X = X_test[1].reshape((1,) + X_test[1].shape) shape = X.shape

shape (1, 39)

X array([[ 0. , 0. , 0. , 25. , 0. , 75. , 0. , 0. , 0. , 0. , 70. ,

  1. , 0. , 0. , 0. , 55. , 0. , 0. , 40. , 0. , 0. , 0. ,
  2. , 45. , 0. , 1.5, 2. , 0. , 3. , 0. , 0. , 0.5, 0. ,
  3. , 0. , 0.3, 0. , 0. , 8. ]])

define a black-box model

predict_fn = lambda x: bestmodel.predict(x)

I am getting IndexError: tuple index out of range. How to resolve this error?

cf = CounterfactualProto(predict_fn, shape, use_kdtree=True, theta=10., max_iterations=1000, feature_range=(X_train.min(axis=0), X_train.max(axis=0)), c_init=1., c_steps=10)


IndexError Traceback (most recent call last) Input In [27], in <cell line: 2>() 1 # initialize explainer, fit and generate counterfactual ----> 2 cf = CounterfactualProto(predict_fn, shape, use_kdtree=True, theta=10., max_iterations=1000, 3 feature_range=(X_train.min(axis=0), X_train.max(axis=0)), 4 c_init=1., c_steps=10)

File C:\ProgramData\Anaconda3\lib\site-packages\alibi\explainers\cfproto.py:139, in CounterfactualProto.init(self, predict, shape, kappa, beta, feature_range, gamma, ae_model, enc_model, theta, cat_vars, ohe, use_kdtree, learning_rate_init, max_iterations, c_init, c_steps, eps, clip, update_num_grad, write_dir, sess) 137 else: # black-box model 138 self.model = False --> 139 self.classes = self.predict(np.zeros(shape)).shape[1] 141 if is_enc: 142 self.enc_model = True

IndexError: tuple index out of range

mauicv commented 1 year ago

Hey @pranavn91, Thanks for opening the issue.

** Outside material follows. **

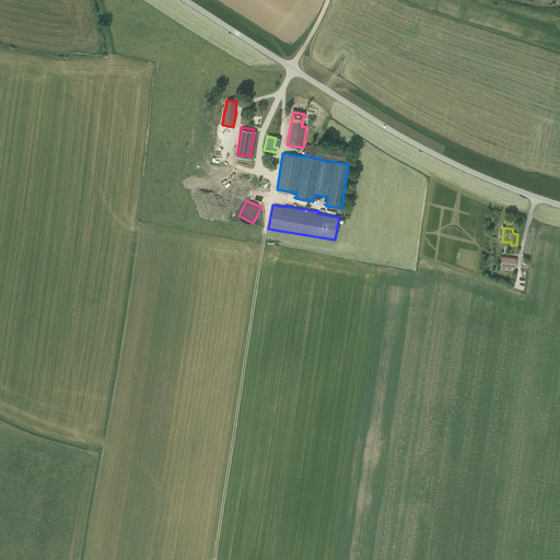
[(501,265),(515,267),(516,260),(502,258),(501,265)]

The Counterfactuals with prototypes require that the model, be it a black or white box model, be differentiable which random forests aren't. Hence I'm not sure you'll get good results using this method. You might want to look at the CounterfactualRL method instead. (This example uses a random forest classifier)

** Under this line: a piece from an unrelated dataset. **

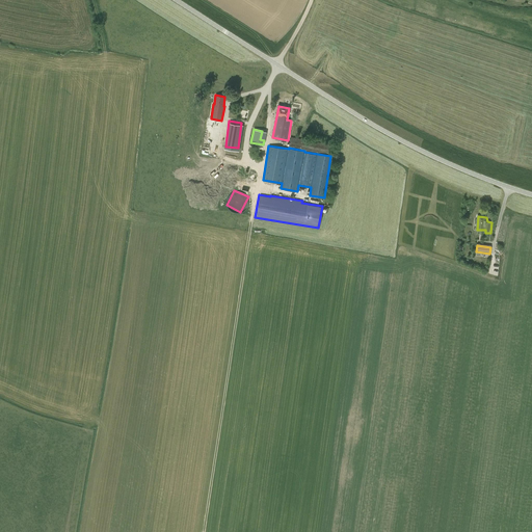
All buildings are outlined.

w.r.t. your issue I'm finding it difficult to recreate. The following:

from sklearn.ensemble import RandomForestClassifier

X = x_test[1].reshape((1,) + x_test[1].shape)
shape = X.shape

clf = RandomForestClassifier(ccp_alpha=0.1, criterion='entropy', max_depth=1,
        max_features=None, max_samples=0.5,
        min_impurity_decrease=0.1, min_samples_leaf=0.5,
        min_samples_split=0.1, min_weight_fraction_leaf=0.5,
        n_estimators=1)

clf.fit(x_train, y_train)

predict_fn = lambda x: clf.predict(x)
predict_fn(np.zeros(shape)).shape[1]

cf = CounterfactualProto(predict_fn, shape, use_kdtree=True, theta=10., max_iterations=1000,
                         feature_range=(x_train.min(axis=0), x_train.max(axis=0)), 
                         c_init=1., c_steps=10)

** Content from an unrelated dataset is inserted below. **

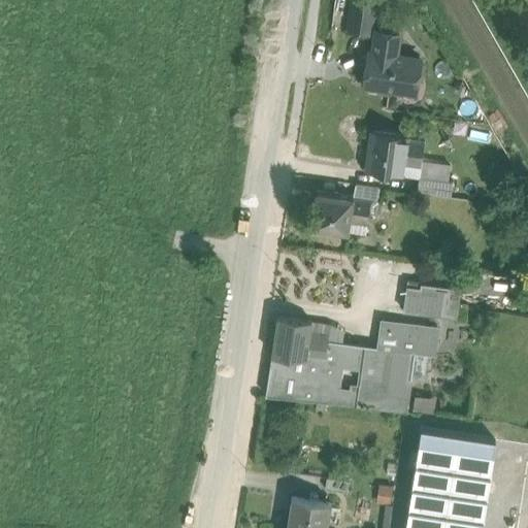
[(375,0),(352,0),(349,30),(370,33),(375,0)]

Doesn't throw the same error. How does your code differ exactly? If you could copy and paste the entire code altogether it might help.

pranavn91 commented 1 year ago

Thanks I will try the new link. The error goes if i one-hot encode the labels. I did not do this as the data was binary. My bad.